## Your task
Can you rewrite the listing below with "chart" changed to "graph" throughout, keeping everything else the same and leaving the pictures out?

------ Material shown

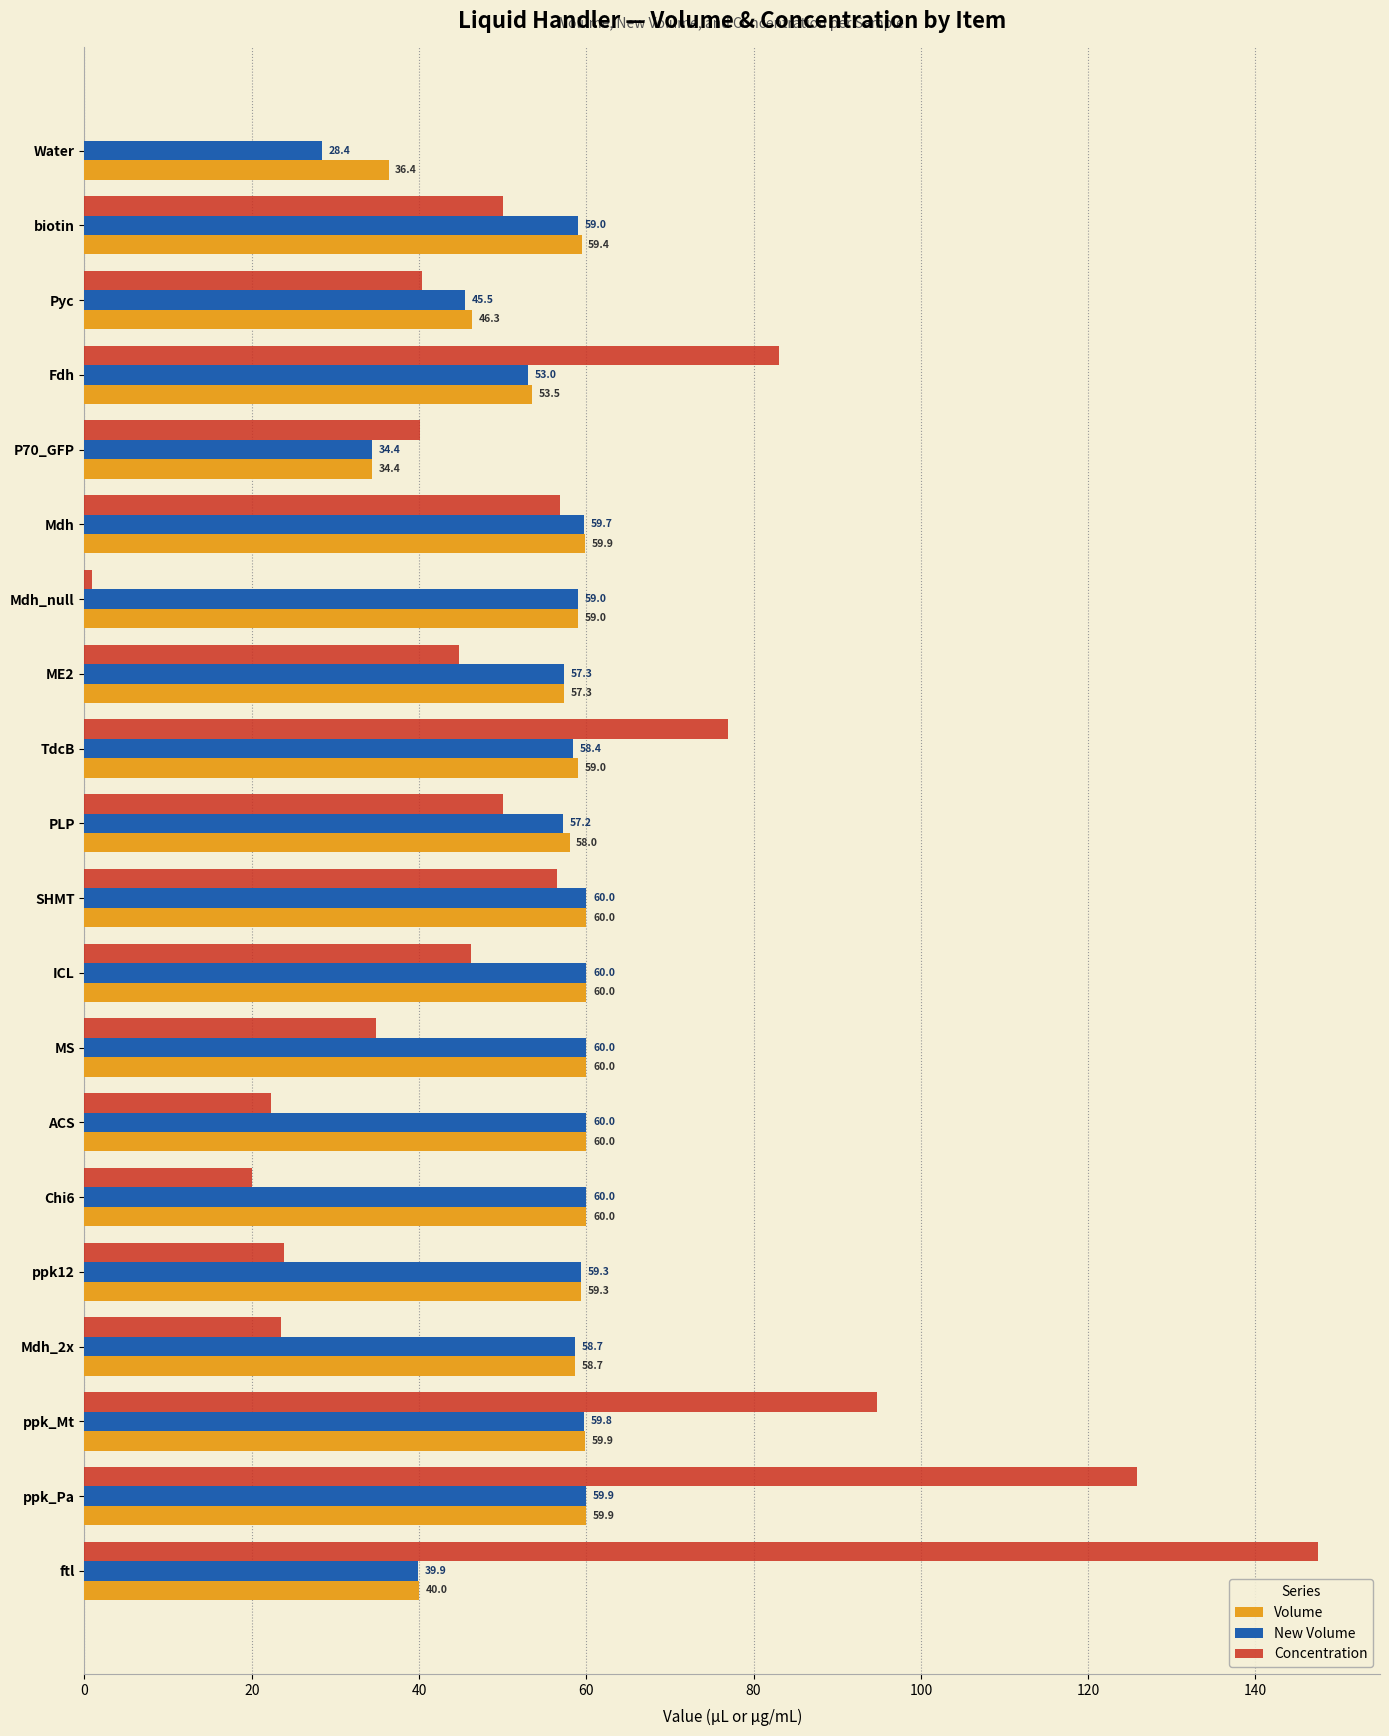

How many values in Concentration are above zero?

19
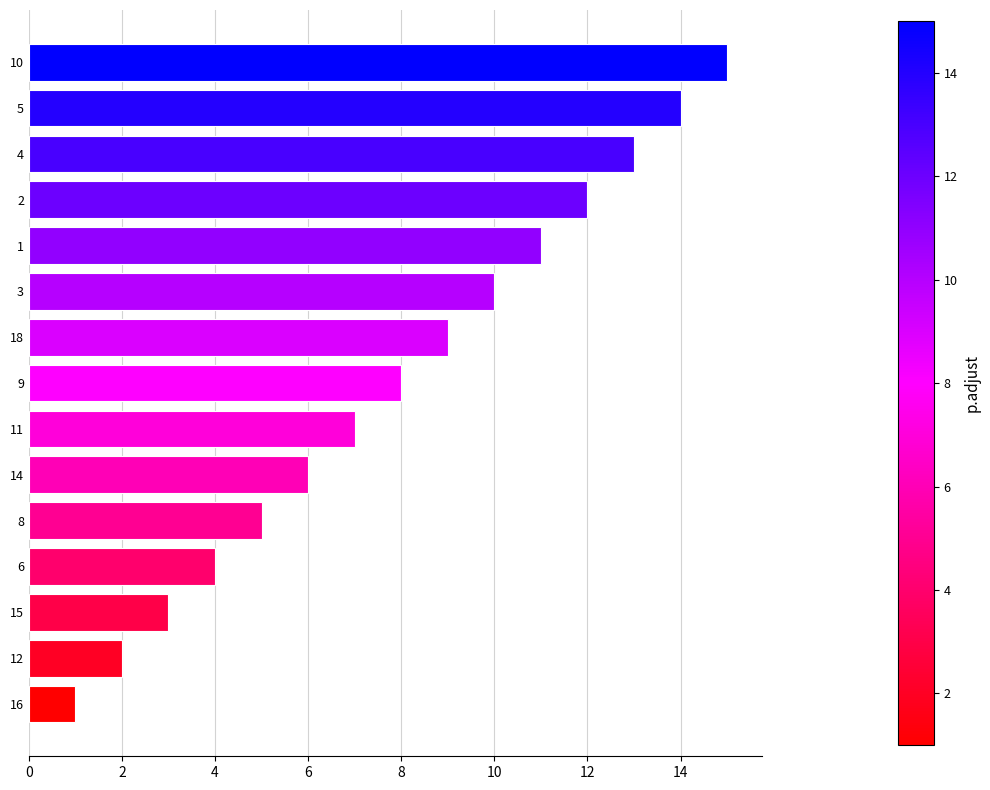

At which category does the chart reach its peak across all series?

10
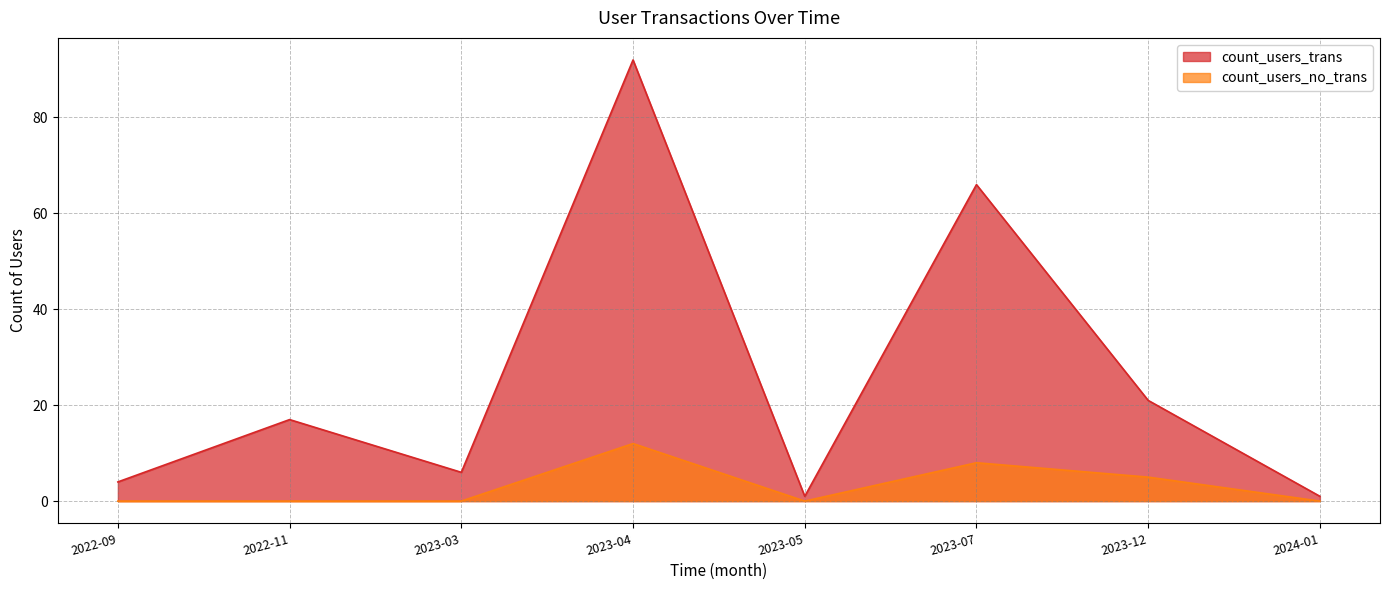

True or false: count_users_no_trans has more than 2 points higher than both neighbors.

False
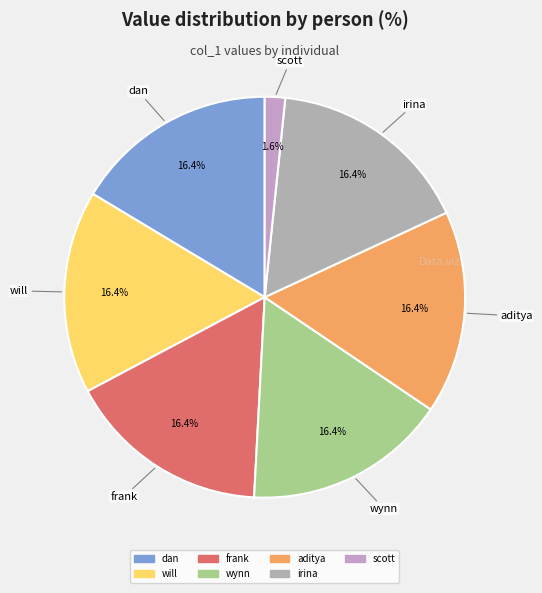

Is there any slice that represents more than half of the pie?

No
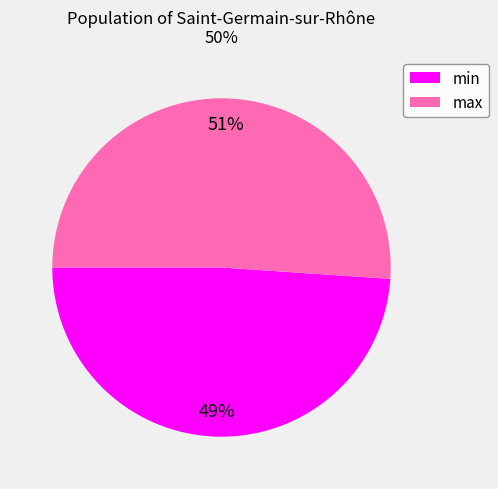

Between max and min, which is larger?

max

------------

## Expected answer
How many values in Concentration are above zero?

19

At which category does the graph reach its peak across all series?

10

True or false: count_users_no_trans has more than 2 points higher than both neighbors.

False

Is there any slice that represents more than half of the pie?

No

Between max and min, which is larger?

max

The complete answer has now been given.